Problem set
1) In the article on the Ebola outbreak report, how was the virus carried to Europe after it infected a Flemish nun?
2) Quote the Ebola outbreak article from "Piot wrote about" up to and including "into the Congo.".
3) Extend the article about the Ebola outbreak report, picking up after its final sentence.

Selected text
◆ ◆ ◆ ◆

The global health system was completely unprepared when the 2014 Ebola outbreak began, according to a newly published report by a panel of experts from Harvard and the London School of Hygiene and Tropical Medicine.

Worse, the authors say, is that those failures exposed how unready that system is to deal with any emerging viral threats.

As Peter Piot, one of the report's main authors said on a Lancet podcast, "we will always have emerging infections ... and as we've seen in West Africa, things can get out of hand with global implications."

Piot, the director of the London School of Hygiene and Tropical Medicine (LSHTM), knows what dealing with a completely unknown virus is like. As a 27-year-old doctor in 1976, he was one of the first to examine the Ebola virus. After infecting a Flemish nun, the virus was carried in a thermos to Europe, where Piot got a chance to try to identify the strange pathogen. 

After a harrowing experience with the virus in the lab, Piot left his pregnant wife in Belgium and set off for the Congo, then called Zaire, to track down the source of the illness that had devastated a small village called Yambuku and the surrounding area. He joined researchers from around the world on a terrifying hunt for the origin of the disease.

Piot wrote about the experience in his book "No Time to Lose: A Life in Pursuit of Deadly Viruses." Using photos from the CDC's Public Health Image Library, we've illustrated the team's expeditions into the Congo.

◆ ◆ ◆ ◆

Data records
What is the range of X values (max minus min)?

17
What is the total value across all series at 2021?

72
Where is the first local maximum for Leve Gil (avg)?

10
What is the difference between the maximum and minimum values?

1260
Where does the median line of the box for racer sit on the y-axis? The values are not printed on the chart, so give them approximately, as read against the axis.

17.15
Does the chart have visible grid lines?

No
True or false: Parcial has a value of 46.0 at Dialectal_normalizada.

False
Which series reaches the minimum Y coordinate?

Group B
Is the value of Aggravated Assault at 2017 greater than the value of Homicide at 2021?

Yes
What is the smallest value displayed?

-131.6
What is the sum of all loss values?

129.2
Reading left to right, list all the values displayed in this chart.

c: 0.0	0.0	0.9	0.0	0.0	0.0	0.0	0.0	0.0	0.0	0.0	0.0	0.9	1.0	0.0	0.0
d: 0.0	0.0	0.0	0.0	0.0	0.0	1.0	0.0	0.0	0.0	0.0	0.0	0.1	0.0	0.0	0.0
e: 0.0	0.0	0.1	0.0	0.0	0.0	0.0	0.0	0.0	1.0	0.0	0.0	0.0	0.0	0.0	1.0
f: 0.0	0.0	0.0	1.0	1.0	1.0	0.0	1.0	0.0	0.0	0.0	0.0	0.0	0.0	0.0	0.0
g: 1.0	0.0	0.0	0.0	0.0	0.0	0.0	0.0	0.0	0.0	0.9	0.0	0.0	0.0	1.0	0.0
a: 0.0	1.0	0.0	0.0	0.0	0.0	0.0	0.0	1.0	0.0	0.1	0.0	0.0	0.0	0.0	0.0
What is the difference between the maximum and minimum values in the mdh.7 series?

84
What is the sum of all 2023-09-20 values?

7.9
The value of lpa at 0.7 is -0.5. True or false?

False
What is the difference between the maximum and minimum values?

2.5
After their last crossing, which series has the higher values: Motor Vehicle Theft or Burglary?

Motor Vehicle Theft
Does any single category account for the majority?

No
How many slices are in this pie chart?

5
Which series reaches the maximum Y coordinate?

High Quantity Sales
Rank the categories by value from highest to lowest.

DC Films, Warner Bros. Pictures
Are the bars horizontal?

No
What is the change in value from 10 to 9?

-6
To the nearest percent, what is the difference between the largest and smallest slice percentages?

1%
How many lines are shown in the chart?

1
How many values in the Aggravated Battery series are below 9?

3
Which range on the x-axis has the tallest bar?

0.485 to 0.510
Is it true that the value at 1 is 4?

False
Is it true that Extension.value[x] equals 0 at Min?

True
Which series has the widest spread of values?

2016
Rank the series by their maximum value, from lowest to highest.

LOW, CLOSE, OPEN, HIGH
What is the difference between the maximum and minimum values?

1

◆ ◆ ◆ ◆

Answers to the tasks
1) In a thermos.

2)
Piot wrote about the experience in his book "No Time to Lose: A Life in Pursuit of Deadly Viruses." Using photos from the CDC's Public Health Image Library, we've illustrated the team's expeditions into the Congo.

3)
Immediately upon arrival, Piot was swept through the airport — avoiding customs, because his passport wasn't valid — and rushed to meet the others who planned to track down the virus’ source. He’s the third from the left in the middle row here, wearing the colorful shirt.



Their mission was in Yambuku, 700 miles northeast. Stories of birds dropping out of the sky, sick with fever, and of human bodies by the roadsides had terrified pilots who at first refused to fly the team to the closest airfield in Bumba, a town of 10,000 on the edge of the epidemic zone.



After some cajoling, pilots agreed to drop the team and their Land Rover off if they could immediately depart for safety. Hundreds of scared locals surrounded the plane upon arrival, hoping for a way out, but military police beat them back so the researchers could unload.